--- Source material Enclosed Below ---
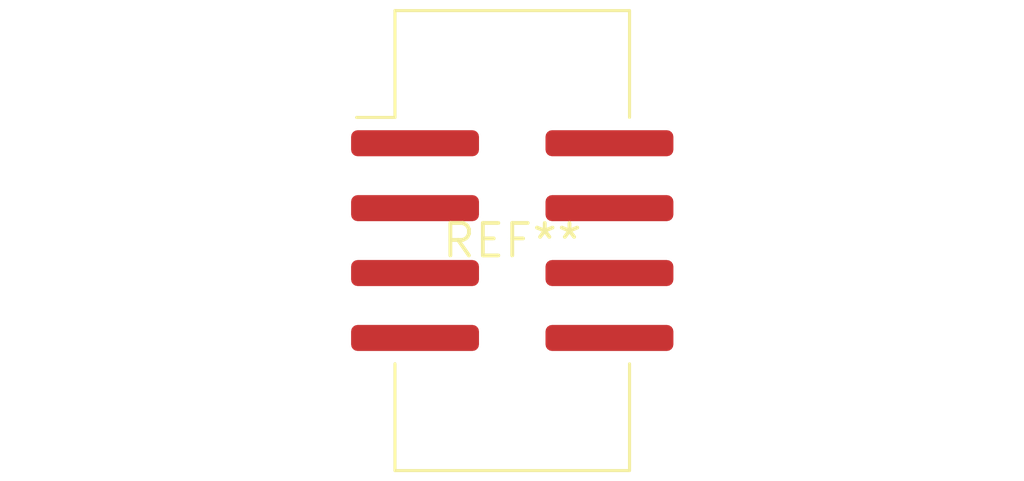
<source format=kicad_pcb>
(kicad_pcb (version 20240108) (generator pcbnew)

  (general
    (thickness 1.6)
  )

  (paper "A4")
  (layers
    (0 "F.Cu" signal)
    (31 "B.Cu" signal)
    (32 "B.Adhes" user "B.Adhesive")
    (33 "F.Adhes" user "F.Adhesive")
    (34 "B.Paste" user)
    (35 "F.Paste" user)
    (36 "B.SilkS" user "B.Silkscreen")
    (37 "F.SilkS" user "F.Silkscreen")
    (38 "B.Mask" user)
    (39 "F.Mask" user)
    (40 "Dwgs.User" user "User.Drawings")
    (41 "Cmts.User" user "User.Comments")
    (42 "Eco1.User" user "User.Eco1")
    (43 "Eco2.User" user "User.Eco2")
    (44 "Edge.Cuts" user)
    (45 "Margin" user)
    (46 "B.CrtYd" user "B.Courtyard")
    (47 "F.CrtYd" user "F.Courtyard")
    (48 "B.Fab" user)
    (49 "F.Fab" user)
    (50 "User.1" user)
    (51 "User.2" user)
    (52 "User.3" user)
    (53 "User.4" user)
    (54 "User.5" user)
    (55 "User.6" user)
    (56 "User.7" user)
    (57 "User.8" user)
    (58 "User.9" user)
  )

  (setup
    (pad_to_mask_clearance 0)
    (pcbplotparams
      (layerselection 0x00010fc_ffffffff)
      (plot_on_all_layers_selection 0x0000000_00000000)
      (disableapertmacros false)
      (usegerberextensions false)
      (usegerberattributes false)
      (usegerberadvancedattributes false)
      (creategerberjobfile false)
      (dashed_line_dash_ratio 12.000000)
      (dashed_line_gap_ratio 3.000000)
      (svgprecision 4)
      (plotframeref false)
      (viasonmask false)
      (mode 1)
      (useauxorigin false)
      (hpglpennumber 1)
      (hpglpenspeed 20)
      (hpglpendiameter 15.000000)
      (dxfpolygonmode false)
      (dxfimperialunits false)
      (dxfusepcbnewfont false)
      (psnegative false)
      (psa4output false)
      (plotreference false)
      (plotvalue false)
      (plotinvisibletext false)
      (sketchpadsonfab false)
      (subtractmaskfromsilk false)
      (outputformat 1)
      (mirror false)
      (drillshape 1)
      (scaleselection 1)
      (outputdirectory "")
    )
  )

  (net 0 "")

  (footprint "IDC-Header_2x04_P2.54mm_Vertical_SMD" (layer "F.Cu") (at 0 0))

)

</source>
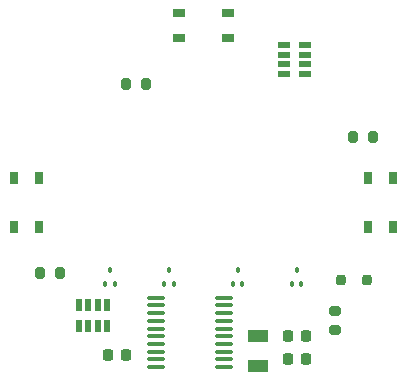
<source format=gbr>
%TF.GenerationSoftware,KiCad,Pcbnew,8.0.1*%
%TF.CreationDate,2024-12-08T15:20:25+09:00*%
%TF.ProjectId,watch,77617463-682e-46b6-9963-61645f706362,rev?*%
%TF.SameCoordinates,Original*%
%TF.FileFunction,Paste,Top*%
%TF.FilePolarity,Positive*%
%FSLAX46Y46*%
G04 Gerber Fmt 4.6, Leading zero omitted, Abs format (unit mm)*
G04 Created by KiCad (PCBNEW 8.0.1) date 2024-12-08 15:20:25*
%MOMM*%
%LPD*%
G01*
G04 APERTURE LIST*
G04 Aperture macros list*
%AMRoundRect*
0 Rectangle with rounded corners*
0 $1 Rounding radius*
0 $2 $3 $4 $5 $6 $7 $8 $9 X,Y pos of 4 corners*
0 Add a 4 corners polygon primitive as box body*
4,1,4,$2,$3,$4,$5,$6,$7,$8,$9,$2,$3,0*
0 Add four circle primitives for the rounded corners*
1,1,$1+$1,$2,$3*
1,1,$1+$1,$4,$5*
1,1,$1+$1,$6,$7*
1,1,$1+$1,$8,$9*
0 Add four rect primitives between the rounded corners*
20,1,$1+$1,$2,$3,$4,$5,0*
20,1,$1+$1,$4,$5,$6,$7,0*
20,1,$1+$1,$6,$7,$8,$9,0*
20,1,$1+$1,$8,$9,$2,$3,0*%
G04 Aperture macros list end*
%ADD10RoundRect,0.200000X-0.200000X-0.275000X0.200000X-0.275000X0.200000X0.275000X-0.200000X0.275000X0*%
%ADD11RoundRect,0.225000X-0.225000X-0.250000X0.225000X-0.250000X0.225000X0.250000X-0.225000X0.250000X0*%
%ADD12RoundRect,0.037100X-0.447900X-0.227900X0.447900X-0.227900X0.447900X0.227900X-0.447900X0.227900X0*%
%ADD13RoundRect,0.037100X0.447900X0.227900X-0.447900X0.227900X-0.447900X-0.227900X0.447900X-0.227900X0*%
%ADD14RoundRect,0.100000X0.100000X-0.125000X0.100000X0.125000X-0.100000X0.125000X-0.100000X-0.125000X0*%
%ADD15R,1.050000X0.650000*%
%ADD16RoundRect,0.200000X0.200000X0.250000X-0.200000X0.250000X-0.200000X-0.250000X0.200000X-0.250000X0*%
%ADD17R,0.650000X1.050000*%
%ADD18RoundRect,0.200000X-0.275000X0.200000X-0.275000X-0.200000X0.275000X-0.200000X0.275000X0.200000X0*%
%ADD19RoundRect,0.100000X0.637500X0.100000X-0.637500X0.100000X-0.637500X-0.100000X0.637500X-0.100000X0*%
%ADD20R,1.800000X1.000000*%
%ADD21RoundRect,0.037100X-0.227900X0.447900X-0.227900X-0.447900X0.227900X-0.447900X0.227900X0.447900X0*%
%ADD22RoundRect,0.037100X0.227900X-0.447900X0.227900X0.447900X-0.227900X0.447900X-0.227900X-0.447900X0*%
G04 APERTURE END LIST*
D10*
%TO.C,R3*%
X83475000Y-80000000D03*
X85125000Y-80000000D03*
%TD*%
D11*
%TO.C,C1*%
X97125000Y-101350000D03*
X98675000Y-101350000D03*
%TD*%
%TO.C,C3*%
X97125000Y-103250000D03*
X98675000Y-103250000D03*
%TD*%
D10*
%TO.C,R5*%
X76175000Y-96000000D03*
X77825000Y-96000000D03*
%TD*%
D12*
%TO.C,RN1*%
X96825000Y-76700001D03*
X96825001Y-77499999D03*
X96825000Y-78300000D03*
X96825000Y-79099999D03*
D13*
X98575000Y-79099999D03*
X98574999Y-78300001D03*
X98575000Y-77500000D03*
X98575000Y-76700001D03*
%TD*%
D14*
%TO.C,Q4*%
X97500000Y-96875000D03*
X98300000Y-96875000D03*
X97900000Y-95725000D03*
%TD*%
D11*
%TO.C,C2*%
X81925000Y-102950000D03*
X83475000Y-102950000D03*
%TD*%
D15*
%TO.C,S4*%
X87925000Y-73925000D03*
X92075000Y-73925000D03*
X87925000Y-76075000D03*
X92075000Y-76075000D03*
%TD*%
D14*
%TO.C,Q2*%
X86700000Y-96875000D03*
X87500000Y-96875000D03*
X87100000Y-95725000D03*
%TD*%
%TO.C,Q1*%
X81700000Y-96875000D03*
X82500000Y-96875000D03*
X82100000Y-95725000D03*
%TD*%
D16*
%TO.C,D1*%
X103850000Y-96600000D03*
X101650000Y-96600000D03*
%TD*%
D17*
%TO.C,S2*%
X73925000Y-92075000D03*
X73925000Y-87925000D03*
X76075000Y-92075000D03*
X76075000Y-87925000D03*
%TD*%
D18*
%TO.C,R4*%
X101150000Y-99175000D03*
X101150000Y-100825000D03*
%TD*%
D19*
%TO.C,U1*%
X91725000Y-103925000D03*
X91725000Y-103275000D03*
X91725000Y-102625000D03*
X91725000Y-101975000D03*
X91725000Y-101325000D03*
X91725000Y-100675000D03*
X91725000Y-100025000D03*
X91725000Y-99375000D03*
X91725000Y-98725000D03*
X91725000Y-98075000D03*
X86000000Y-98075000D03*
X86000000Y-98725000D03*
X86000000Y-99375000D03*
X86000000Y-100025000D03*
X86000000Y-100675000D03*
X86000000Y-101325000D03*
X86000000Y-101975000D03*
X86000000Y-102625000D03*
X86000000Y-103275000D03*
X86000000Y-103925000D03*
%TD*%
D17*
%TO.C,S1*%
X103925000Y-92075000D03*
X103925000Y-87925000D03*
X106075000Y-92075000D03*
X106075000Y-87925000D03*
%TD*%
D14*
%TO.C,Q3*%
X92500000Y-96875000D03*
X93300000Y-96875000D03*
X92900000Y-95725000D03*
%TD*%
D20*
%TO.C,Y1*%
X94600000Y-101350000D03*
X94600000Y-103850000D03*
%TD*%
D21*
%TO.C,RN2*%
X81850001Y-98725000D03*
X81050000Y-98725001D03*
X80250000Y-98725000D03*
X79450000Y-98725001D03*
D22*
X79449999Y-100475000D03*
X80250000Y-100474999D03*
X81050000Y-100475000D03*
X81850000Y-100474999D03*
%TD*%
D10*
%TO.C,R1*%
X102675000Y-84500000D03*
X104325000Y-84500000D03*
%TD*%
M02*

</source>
--- End of Enclosed Source material ---
--- Source material Enclosed Below ---
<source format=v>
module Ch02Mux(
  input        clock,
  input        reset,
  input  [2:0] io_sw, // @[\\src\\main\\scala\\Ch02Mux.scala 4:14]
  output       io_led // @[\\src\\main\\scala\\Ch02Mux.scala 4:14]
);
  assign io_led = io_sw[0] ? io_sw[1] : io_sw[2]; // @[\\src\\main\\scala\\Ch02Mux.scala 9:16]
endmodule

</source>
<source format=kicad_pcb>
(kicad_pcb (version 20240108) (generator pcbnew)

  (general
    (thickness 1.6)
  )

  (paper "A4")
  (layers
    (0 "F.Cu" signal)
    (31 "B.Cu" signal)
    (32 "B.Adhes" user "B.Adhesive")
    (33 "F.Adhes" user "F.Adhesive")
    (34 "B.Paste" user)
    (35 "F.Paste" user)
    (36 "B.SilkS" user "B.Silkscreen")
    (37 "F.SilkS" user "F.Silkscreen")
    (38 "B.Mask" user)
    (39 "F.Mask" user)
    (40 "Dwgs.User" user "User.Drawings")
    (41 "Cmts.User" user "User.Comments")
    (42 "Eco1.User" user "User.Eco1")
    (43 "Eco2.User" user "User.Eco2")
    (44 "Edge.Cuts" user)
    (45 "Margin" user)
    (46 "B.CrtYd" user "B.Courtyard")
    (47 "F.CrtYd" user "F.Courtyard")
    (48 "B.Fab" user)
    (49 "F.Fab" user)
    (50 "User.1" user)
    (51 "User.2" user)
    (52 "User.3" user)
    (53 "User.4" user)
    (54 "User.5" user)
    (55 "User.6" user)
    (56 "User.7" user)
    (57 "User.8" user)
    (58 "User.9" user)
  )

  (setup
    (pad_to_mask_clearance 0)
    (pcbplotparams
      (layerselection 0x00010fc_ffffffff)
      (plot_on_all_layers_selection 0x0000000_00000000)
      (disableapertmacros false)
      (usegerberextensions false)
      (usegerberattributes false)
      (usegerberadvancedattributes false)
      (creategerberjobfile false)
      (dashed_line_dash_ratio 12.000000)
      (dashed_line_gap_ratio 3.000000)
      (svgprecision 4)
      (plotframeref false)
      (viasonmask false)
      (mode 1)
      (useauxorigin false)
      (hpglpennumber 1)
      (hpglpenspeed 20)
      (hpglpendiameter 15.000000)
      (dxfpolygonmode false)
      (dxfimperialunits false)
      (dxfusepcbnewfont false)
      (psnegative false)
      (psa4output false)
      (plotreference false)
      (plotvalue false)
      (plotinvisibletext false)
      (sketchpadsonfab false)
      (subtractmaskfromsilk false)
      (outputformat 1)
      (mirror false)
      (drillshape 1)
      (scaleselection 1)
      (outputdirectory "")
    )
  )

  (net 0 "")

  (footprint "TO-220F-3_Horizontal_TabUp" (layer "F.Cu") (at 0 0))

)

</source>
--- End of Enclosed Source material ---
== What the task requires ==
Show every line above in which the word "four" occurs.

== Task answer ==
0 Add four circle primitives for the rounded corners*
0 Add four rect primitives between the rounded corners*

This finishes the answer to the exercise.